Figure 14-5. FW3 Straight-Leg Deadlift
Figure 14-5. FW3 Straight-Leg Deadlift

PURPOSE

The Straight-Leg Deadlift is a variation of the Deadlift that further challenges the muscles in the lower back, hips, and legs.

Figure 14-5 breaks down the exercise as it would be conducted by an individual Soldier using a straight bar and dumbbells:

STARTING POSITION

● The starting position for the Straight-Leg Deadlift using the straight bar is the Straddle Stance position.

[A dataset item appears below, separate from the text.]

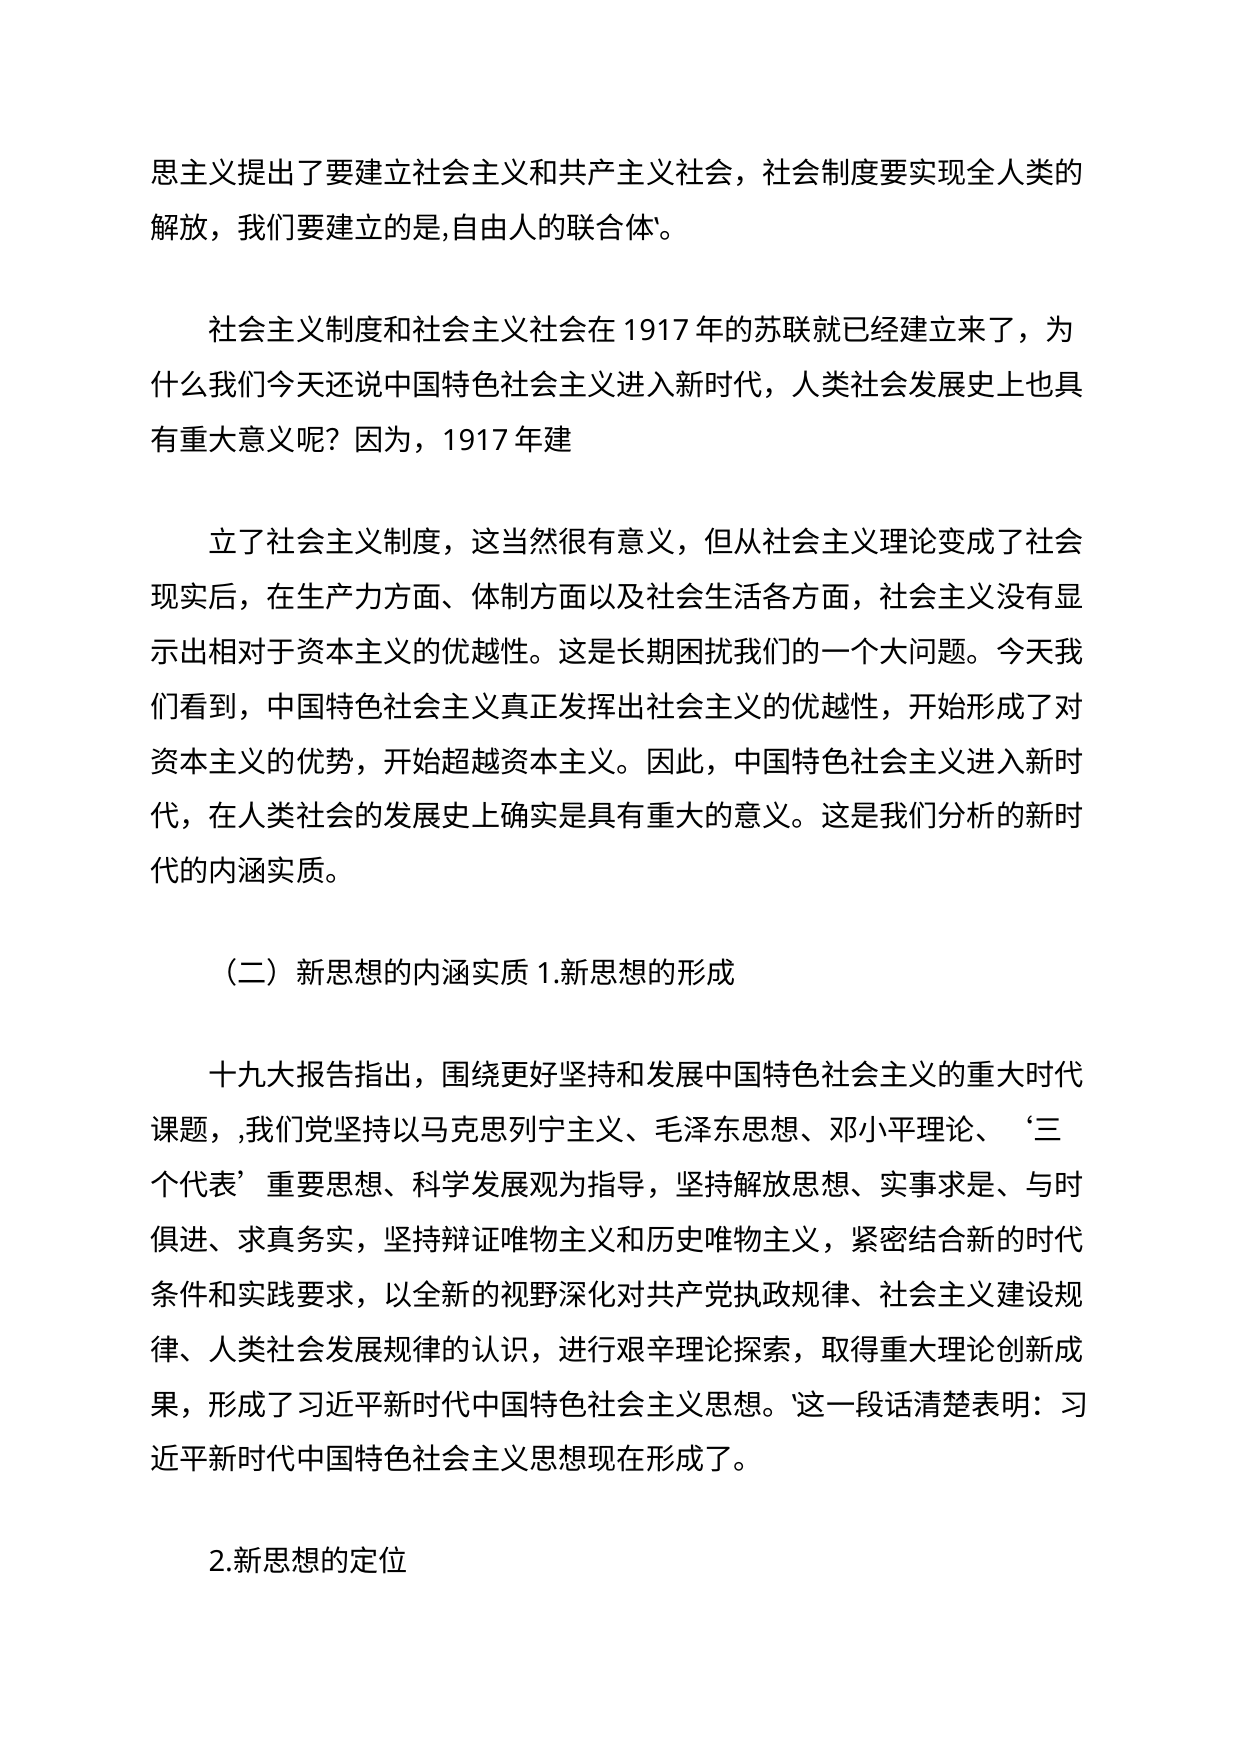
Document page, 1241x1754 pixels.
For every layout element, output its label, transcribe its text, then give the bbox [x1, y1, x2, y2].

Hold the bar with a grip suited to the Soldier’s capability, the equipment, and the goal of the exercise session.

Keep the knees slightly flexed—not locked—and in the same flexed position throughout the exercise.

COUNT

● From the starting position, flex forward from the waist, keeping the head aligned with the spine to avoid extending the neck.

● While keeping the back straight, bend over until the back is parallel to the ground.

Slightly adjust knee flexion to increase the engagement of the hamstring muscles in the back of the thigh.

● After a brief pause, reverse the movement to return to the starting position.

● Always lift a weight that can be controlled throughout the range of motion.

● Use the same movement with different grips for the kettlebell and dumbbell versions of this exercise.

REPETITIONS

● Repeat this movement for the correct number of repetitions and sets required to meet the goal of the free weight session.